Growing w/ Grace

The mindset behind giving should be without incentive


When Mrs. Ferguson emailed me asking for me to go down to her room on some random Thursday morning, I had no idea what to expect. But, to my surprise, she made me aware that the National Honors Society officers had nominated me to give the Character speech during the annual National Honor Society induction ceremony.
Getting nominated to do a speech regarding character has to be one of the most rewarding memories of my high school experience, because as I said while giving the speech “character is everything.” Character is what makes up our foundation, belief systems, the way we treat others, what we get out of life and so much more. Character is something that I believe comes from my faith, so even getting considered for this, much less being chosen, was something so precious to my family and I.
Character is one of the four pillars that make up the NHS, along with scholarship, leadership and community service.

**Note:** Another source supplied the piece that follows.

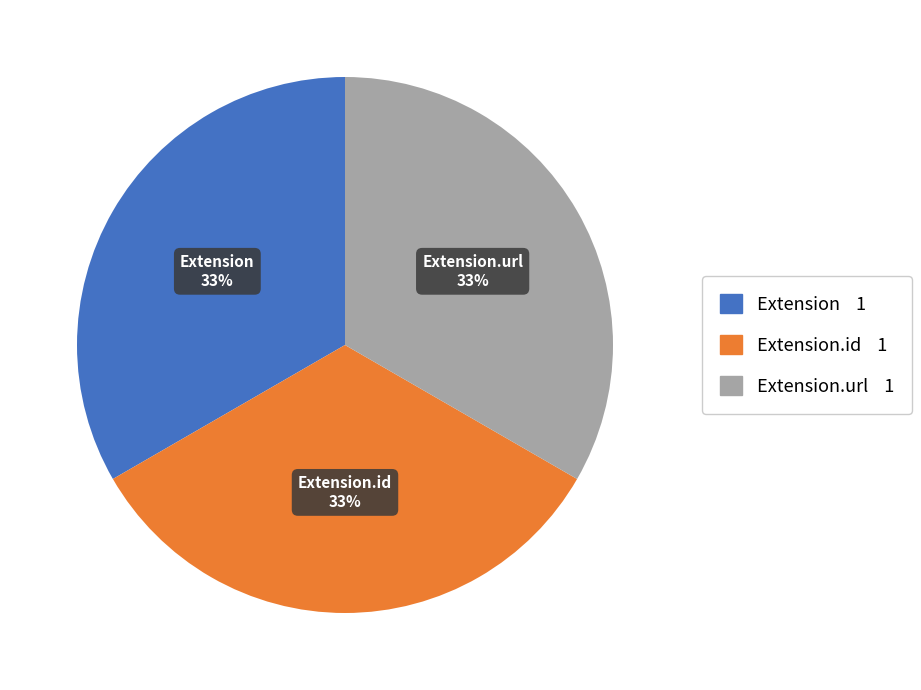

Is there a majority slice in this chart?

No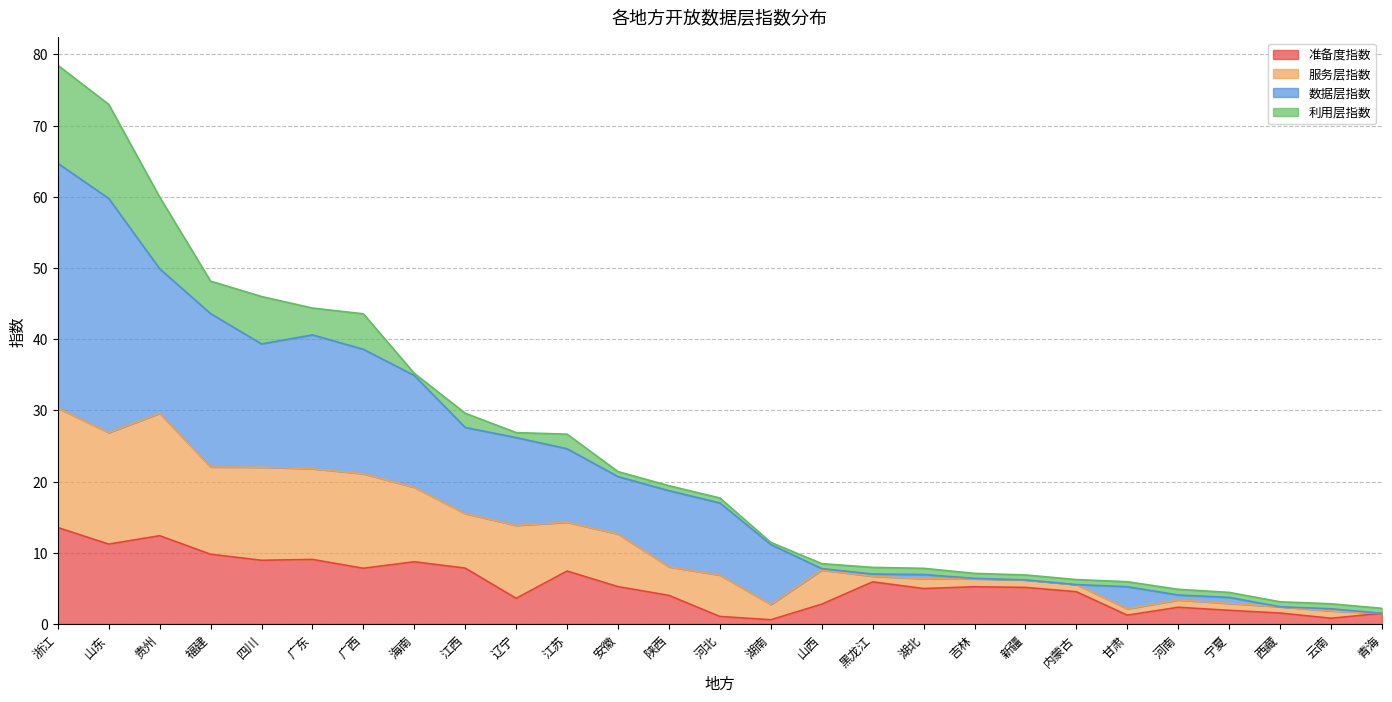

Where is the first local minimum for 准备度指数?

山东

These four pillars should work together. And as we are wrapping up this year in NHS and a new group of students are heading into this, I have noticed a very common theme that just seems to disappoint me. That students are looking at service hours as just another box to check off for incentive purposes. Students are giving, but only to benefit themselves.

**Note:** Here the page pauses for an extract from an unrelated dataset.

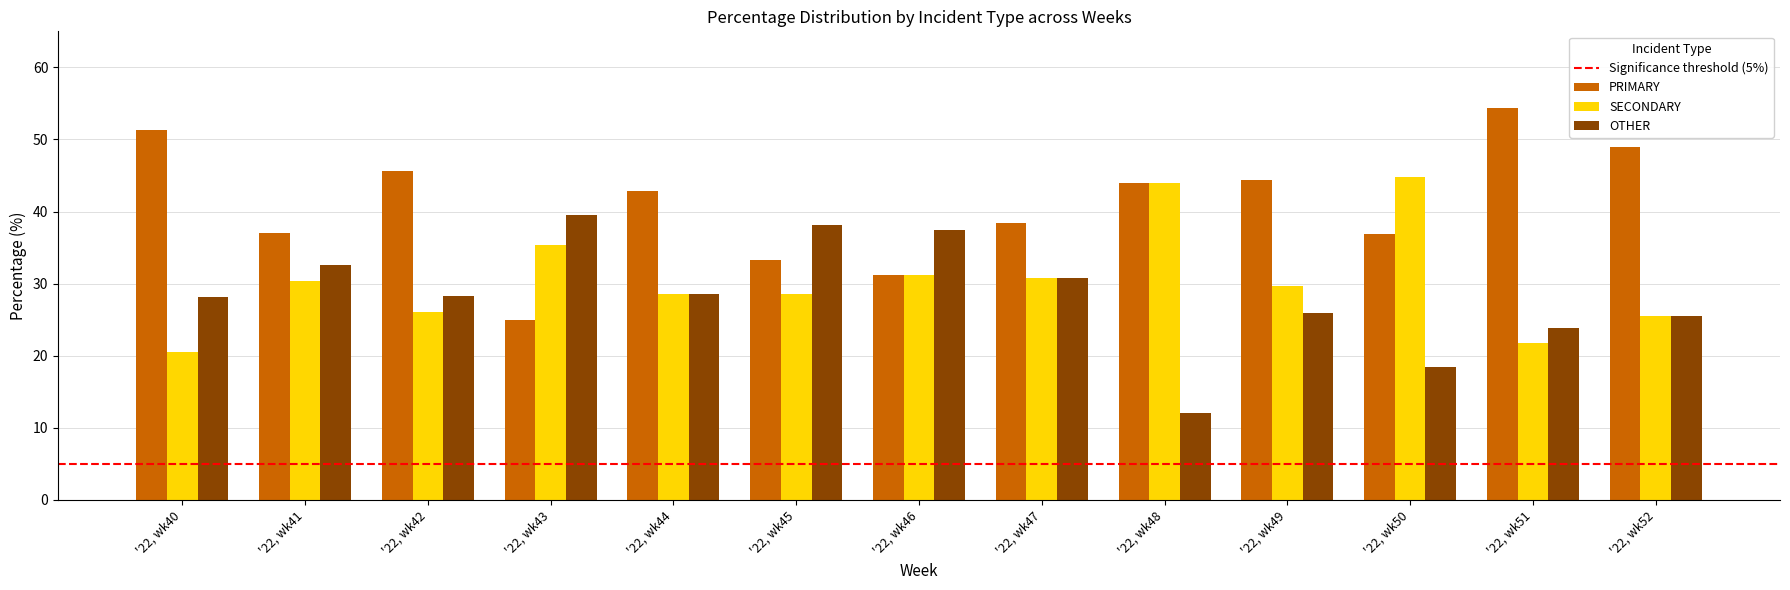

Which series has the largest total across all categories?

PRIMARY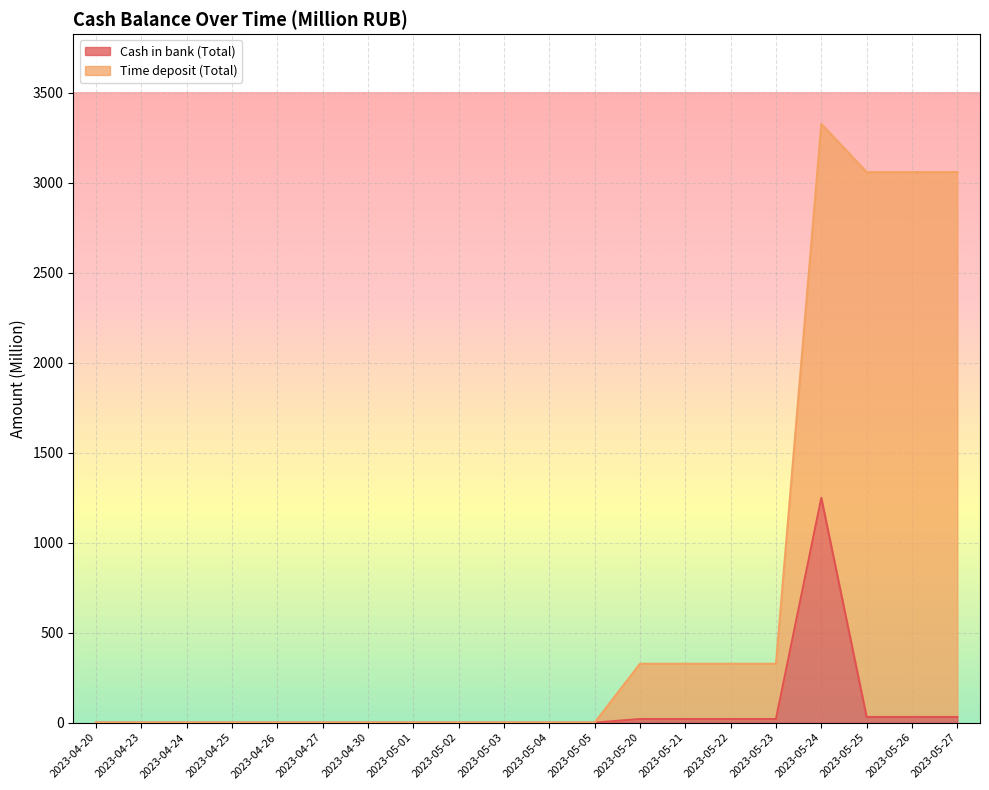

List the labels in order of value, largest first.

2023-05-24, 2023-05-25, 2023-05-26, 2023-05-27, 2023-05-20, 2023-05-21, 2023-05-22, 2023-05-23, 2023-04-20, 2023-04-23, 2023-04-24, 2023-04-25, 2023-04-26, 2023-04-27, 2023-04-30, 2023-05-01, 2023-05-02, 2023-05-03, 2023-05-04, 2023-05-05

Growing up, I went to a small church on the west side of Indianapolis. My family had been going there for over 30 years before 2020. And during this time, we would dedicate Saturdays or weeks during the summer where we could go out to neighborhoods miles away from the church to give back to the community. A community of extreme poverty, homelessness and one where kids aren’t always promised a meal outside of school. We would doorknock, deliver Angel Tree, help run a vacation bible school, donate clothes and more. There were some weeks where my mom and I would go serve dinners every night for those who didn’t have access to food in the surrounding neighborhoods. My dad would drive the church bus to pick up kids for Sunday school every week and perform in skits so that kids would understand that there’s a God who loves them, even when their parents don’t.
And looking back on these experiences, I am so thankful for parents who made giving to others a priority. Parents that carved it into my character to give without an incentive. And I’m not saying all of this to boast, that’s the opposite of what I’m trying to accomplish. But, I’m trying to express the importance of mindset. Before coming into junior year, I never thought once about using that service for personal gain in class rank. Not once did any of us think about leaving those days of outreach and logging our hours for validation or recognition.

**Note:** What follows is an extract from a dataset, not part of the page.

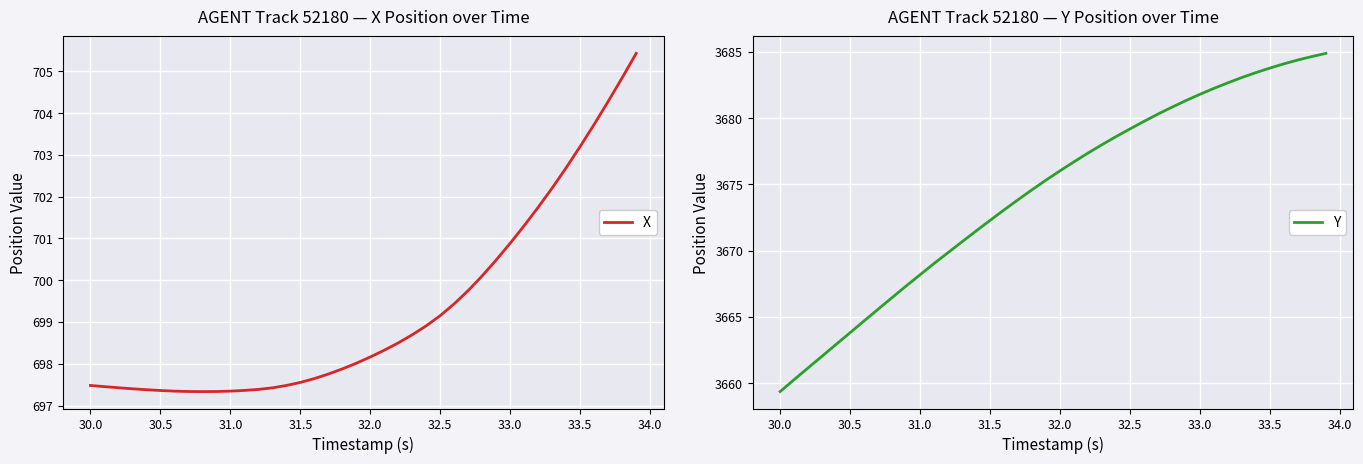

How many lines are shown in the chart?

2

Am I saying there’s anything wrong with the system NHS has to ensure students are giving back? Not at all. But, I am saying that students aren’t grasping the fact you need service, but you need to pair it with the other pillars as well. Character, leadership and scholarship have to be supporting the foundation of your life because without them, your foundation isn’t balanced, it isn’t fully supported.
Especially in the world we are living in today with greed, violence and addiction to power, we have to grasp in these formidable years the importance of humility and serving without anything to gain. We have to understand that the people we are serving should need us more than we need them, and that if we don’t help them, no one will.
And with this being the last “Growing w/ Grace,” I’ve never been so honored to document my senior year of growing in these pillars. These pillars don’t just stay in the NHS, but they are something that we have been learning and growing in all of our lives. I will continue to prioritize these qualities, even behind closed doors, and I encourage every senior or NHS member, to do the same.